И если особенность литературы как вида искусства – способность запечатлевать «иное», или невидимое, то искусство слова является такой сферой художественного творчества, где зарождались, формировались и достигли большого совершенства и утонченности наблюдения над человеческой психикой. Сомнологическое же творчество является и отражением психических процессов и порождением различных творческих проявлений, особенно – поэзии.
И.Кант в своих многочисленных эстетических трактатах также подчеркивал, что из всех искусств первое место удерживает за собою поэзия. Впоследствии возвеличиванию поэзии над другими искусствами посвятили свои работы Г. В. Гегель и В. Г. Белинский.
Немецкий мыслитель в «Лекциях по эстетике» указал на широчайшие возможности литературы – в отношении как ее содержания, так и способа изложения материала. Здесь же Гегель назвал поэзию всеобщим видом искусства, являющимся таковым и для искусства кино. Но, будучи исключительно знаковым, искусство кино, несомненно, в своей основе, как правило, имеет литературное произведение и, уж в любом случае, – один или несколько вечных бродячих сюжетов, которые, в свою очередь формируют сюжеты сновидений, а те становятся основой поэтических, литературных и кинопроизведений, создавая тем самым бесконечный цикл взаимопроникновения и взаимовлияния.
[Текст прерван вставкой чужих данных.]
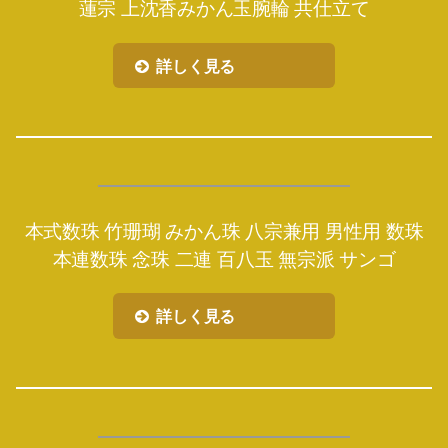
蓮宗 上沈香みかん玉腕輪 共仕立て
詳しく見る
本式数珠 竹珊瑚 みかん珠 八宗兼用 男性用 数珠
本連数珠 念珠 二連 百八玉 無宗派 サンゴ
詳しく見る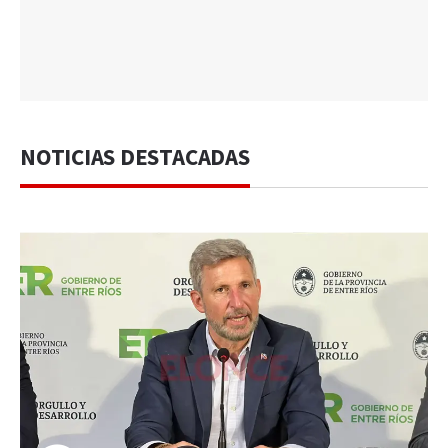
NOTICIAS DESTACADAS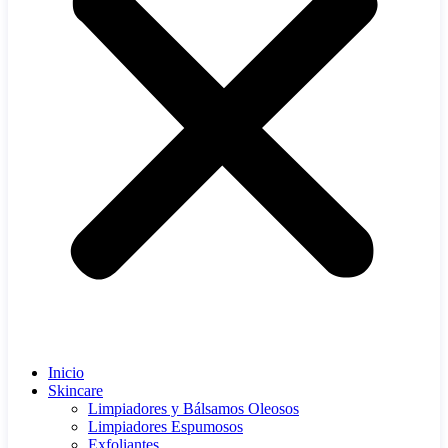
Inicio
Skincare
Limpiadores y Bálsamos Oleosos
Limpiadores Espumosos
Exfoliantes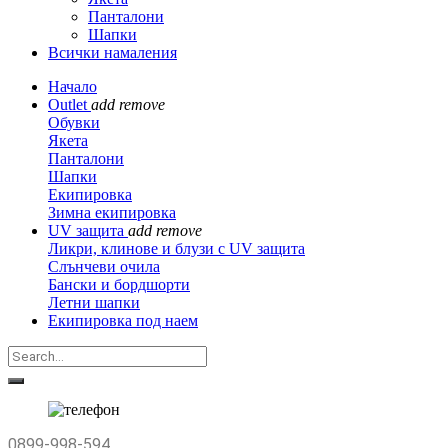
Панталони
Шапки
Всички намаления
Начало
Outlet
add
remove
Обувки
Якета
Панталони
Шапки
Екипировка
Зимна екипировка
UV защита
add
remove
Ликри, клинове и блузи с UV защита
Слънчеви очила
Бански и бордшорти
Летни шапки
Екипировка под наем
0899-998-594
Несмотря на сравнительно (с литературой) малый возраст, кинематограф успел накопить довольно много собственных бродячих сюжетов. Некоторые из них он позаимствовал из литературы, другие же сформировал, «вырастил» самостоятельно. Ведь в кинематографе, кроме свойственных литературе кочующих образов и устоявшихся фабульных схем, есть сугубо собственные «бродяги» – изобразительные и звуковые, рожденные актерскими и режиссерскими профессиональными приемами…
Тщательный анализ бродячих сюжетов современного кино киновед Ольга Рейзен начинает со старых знакомых: Золушка, Кармен… Дальше – сложнее: отдельная подглавка посвящена всевозможным шпионам, другая – последним императорам. В очерке, трогательно названном «Милые монстры», автор вскрывает гЕнезис таких, известных каждому любителю кино, персонажей, как: Тарзан, Франкенштейн, Бэтмен… Далее речь идет о сюжете, как пишет Ольга Рейзен, по сути подводящем «итог теме «бродяжничества» и одновременно являющемся ее первоосновой, – о фильмах, в которых уже рассмотренные темы, сюжеты, персонажи сталкиваются в хаотичном, на первый взгляд, хороводе, организующим началом которого служит личность автора». Это фильмы о художественном творчестве, среди них есть и биографические, и автобиографические.
От героев-одиночек киновед последовательно переходит к устоявшимся парам. Здесь никак нельзя обойти доктора Джекиля и мистера Хайда. Эта мистическая пара была рождена фантазией писателя Роберта Льюиса Стивенсона, но именно в кино этот сюжет получил невероятное развитие – число экранизаций этого произведения, сделанных в разных странах, приближается к десятку. Третья глава озаглавлена «Семьи». Здесь идет разговор о семьях Лолиты и Анны Карениной, о взаимоотношениях родителей и детей в картинах «Е.Т.» («Инопланетянин») и «Волшебник из страны Оз». Для строгого исследователя нет разницы, откуда пришел «бродяга» – из русской классики или из детской сказки. В четвертой главе автор анализирует архетипические события, главное место среди которых занимают крушение «Титаника» и поиски волшебной страны Эльдорадо… Завершает книгу глава с названием «Автор». Ведь автор в кино – это тоже герой. Так, сквозь череду кинокадров проступают портреты таких мастеров, как: Федерико Феллини, Микеланджело Антониони, Ален Рене.
Но насколько эти портреты соответствуют реальным фотографиям – тема для серьезного исследования…
И всё это формируется и реализовывается специфической для кино (как и для сновидений) системой знаков и символов. Различение понятий «знак» («сема») и «символ» («симболон») проводилось уже в древнегреческой философии, начиная с Платона. Они были противопоставлены друг другу содержательно: знаки считались достоянием обыденной жизни и низкой подражательной поэзии. С помощью мифологических символов человеку передается божественный дух. И хотя божественным символам присуща ясность и прозрачность, но к человеку они обращены своей загадочной и таинственной стороной, которую нужно распознать, пользуясь «сметливостью своего ума». Натурализм стал подвергаться осуждению за бессодержательную подражательность, а вершиной искусства стали признавать символическую поэзию (символы которой глубоки и многозначительны). Такой символизм был воспринят в Византии и западном христианстве. Так, в богословии различают профанную историю, где события не имеют скрытого смысла, и сакральную историю, где одни события являются символами других.